Two Ways We Know Al Gore's Speech in San Francisco Was a Mistake
You have to hand it to Al Gore. He made a speech on Monday in San Francisco that managed to outrage both the American right wing and the left wing at the same time. You would expect columnists like Michael Kelly to find fault with Gore's speech:
Gore uttered his first big lie in the second paragraph of the speech when he informed the audience that his main concern was with "those who attacked us on Sept. 11, and who have thus far gotten away with it." ...The government of Gore's country has led a coalition of nations in war against al Qaeda, "those who attacked us on Sept. 11"; has destroyed al Qaeda's central organization and much of its physical assets; has destroyed the Taliban, ... has bombed the forces of al Qaeda from one end of Afghanistan to the other; has killed at least hundreds of terrorists and their allies....

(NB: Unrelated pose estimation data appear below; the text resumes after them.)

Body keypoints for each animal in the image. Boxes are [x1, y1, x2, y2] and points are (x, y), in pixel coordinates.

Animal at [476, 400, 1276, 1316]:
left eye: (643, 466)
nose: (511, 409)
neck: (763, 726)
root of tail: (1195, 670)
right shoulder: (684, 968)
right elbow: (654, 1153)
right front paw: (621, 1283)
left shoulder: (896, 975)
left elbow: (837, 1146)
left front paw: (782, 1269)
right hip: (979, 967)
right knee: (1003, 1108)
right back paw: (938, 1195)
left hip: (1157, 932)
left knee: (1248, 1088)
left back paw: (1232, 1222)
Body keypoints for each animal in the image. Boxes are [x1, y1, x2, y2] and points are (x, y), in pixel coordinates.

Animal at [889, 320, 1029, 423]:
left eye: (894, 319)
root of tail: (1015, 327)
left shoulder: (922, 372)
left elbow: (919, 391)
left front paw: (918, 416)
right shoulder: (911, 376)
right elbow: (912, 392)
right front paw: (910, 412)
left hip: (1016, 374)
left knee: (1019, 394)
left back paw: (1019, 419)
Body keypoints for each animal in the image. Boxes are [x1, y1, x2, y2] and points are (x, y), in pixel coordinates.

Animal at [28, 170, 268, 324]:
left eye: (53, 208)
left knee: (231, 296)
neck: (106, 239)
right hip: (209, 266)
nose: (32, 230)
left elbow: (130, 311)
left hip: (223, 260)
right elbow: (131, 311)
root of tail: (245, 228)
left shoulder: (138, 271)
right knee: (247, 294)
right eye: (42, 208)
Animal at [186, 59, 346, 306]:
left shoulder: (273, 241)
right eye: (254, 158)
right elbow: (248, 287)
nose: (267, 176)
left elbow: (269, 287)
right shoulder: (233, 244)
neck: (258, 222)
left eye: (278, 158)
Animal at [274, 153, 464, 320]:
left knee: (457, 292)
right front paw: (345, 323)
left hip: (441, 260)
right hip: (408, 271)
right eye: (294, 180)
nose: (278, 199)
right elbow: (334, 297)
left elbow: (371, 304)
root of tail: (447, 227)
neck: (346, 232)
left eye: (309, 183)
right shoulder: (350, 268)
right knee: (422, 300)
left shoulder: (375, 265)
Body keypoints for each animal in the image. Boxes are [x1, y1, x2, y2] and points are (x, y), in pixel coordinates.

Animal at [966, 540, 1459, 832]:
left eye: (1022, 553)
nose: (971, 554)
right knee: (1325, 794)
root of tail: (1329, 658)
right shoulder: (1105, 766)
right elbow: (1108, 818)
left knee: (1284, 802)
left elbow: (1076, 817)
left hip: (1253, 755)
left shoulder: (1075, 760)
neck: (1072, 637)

But, the strong disapproval of Gore's speech by The New Republic is the uncharacteristic element indicating that Gore made a mistake, even from the perspective of his traditional supporters:
In the 1980s and 1990s, Al Gore consistently battled the irresponsibility and incoherence on foreign affairs that plagued the Democratic Party. And it was partly out of admiration for that difficult and principled work that this magazine twice endorsed him for president. Unfortunately, that Al Gore didn't show up at the Commonwealth Club in San Francisco on Monday. Instead, the former vice president's speech almost perfectly encapsulated the evasions that have characterized the Democratic Party's response to President Bush's proposed war in Iraq. In typical Democratic style, Gore didn't say he opposed the war. In fact, he endorsed the goal of regime change--before presenting a series of qualifications that would likely make that goal impossible.